01 ©2024 Warner Bros Pictures02 ©2024 Warner Bros Pictures04 ©2024 Warner Bros Pictures07 ©2024 Warner Bros Pictures
 
Erfrischend ist, dass sich in diesem Fall die Schicksalsgemeinschaft einmal nicht auf billige Weise zerfleischt. Da, wo Spannungen zwischen den vier im Wald gestrandeten Figuren auftreten, hätte man die Konfrontationen jedoch manchmal etwas eindringlicher gestalten können. Zum Beispiel in der Szene, in der es plötzlich an der Bunkertür klopft und eine Person von ihren Gefühlen übermannt wird.
 
In puncto Logik darf man keine allzu strengen Maßstäbe anlegen. Vor allem der Unterschlupf im Wald und sein Entstehen werfen einige Fragen auf.

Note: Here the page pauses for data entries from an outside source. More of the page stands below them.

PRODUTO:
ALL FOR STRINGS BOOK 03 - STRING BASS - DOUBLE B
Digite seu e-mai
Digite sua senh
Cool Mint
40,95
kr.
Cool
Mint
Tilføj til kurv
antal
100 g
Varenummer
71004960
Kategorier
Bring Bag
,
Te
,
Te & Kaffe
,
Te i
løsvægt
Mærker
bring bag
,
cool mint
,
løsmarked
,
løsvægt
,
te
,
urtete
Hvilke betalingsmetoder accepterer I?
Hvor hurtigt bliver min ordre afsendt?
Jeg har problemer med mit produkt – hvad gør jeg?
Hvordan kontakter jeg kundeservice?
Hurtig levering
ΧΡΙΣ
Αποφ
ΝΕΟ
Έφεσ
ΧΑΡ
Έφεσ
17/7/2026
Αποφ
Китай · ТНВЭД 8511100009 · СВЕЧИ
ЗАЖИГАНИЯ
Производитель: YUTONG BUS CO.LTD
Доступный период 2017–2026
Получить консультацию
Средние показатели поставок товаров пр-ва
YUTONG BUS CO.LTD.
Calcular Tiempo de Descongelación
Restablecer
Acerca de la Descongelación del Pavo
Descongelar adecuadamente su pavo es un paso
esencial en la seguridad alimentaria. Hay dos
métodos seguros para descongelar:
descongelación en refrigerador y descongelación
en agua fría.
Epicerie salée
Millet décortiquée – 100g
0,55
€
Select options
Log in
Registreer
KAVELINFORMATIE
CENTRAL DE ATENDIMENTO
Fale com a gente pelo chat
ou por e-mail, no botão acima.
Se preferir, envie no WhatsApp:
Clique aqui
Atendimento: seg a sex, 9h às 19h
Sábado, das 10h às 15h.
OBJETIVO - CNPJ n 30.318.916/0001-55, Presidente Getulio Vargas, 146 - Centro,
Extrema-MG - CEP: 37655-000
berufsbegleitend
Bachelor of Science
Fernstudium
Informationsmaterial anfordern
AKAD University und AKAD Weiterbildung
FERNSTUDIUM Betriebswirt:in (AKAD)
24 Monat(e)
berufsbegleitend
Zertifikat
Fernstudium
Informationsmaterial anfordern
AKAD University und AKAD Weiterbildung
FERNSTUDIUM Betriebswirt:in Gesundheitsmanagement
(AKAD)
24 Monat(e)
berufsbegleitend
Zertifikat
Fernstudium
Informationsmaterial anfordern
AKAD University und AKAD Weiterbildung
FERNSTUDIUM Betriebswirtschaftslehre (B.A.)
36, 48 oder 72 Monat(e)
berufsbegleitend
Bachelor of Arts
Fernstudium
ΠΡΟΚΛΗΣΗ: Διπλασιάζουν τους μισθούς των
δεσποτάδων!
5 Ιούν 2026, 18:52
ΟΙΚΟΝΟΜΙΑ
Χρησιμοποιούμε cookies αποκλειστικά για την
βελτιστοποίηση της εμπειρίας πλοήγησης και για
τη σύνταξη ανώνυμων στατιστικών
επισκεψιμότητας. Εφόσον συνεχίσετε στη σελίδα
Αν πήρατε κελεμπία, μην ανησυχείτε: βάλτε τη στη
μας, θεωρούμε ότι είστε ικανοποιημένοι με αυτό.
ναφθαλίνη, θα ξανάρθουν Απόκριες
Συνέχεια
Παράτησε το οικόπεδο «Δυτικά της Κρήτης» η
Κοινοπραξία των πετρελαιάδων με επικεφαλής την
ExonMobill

Wer darüber hinwegsehen kann, bekommt einen Horror-Fantasy-Mix serviert, der eine passable Gruselstimmung aufbaut. Shyamalan und Kameramann Eli Arenson nutzen das schier endlose Dickicht routiniert als Gefahrenkulisse, freilich ohne die ganz großen Schockmomente aus dem Ärmel zu schütteln. Augen leuchten im Dunkeln auf. Auf der Tonspur knirscht und knackt es. Und immer mal wieder verschwinden blitzartig Gegenstände oder Schatten aus dem Bild. Das kleine Einmaleins des Schauerkinos eben.
 
M. Night Shyamalan, der hier als Produzent fungiert, schrieb sich – „The Sixth Sense“ (1999) sei Dank – als leidenschaftlicher Twist-Erzähler in die jüngere Filmgeschichte ein. Und auch seine Tochter scheint sich für finale Enthüllungen begeistern zu können, die zuvor Gesehenes in ein neues Licht rücken. „They See You“ läuft auf eine Offenbarung hinaus, die allerdings nicht für völlige Verblüffung sorgen dürfte. Hinweise und Andeutungen auf mehreren Ebenen bereiten die Wendung vielleicht etwas zu offensichtlich vor. Andererseits: Ist es nicht besser so, als wenn ein Film uns aus heiterem Himmel eine große Story-Volte vor den Latz knallt?
 
Fazit
 
M. Night Shyamalans Tochter Ishana gelingt bei ihrem Kinodebüt keine Mystery-Perle. So schlecht, wie es die vom Verleih verhängte Veröffentlichungssperrfrist für Kritiken bis zum Starttag nahelegt, ist die Romanverfilmung aber sich nicht. „They See You“ bietet solides Gänsehautkino mit Rätselnote und Fantasy-Einschlag.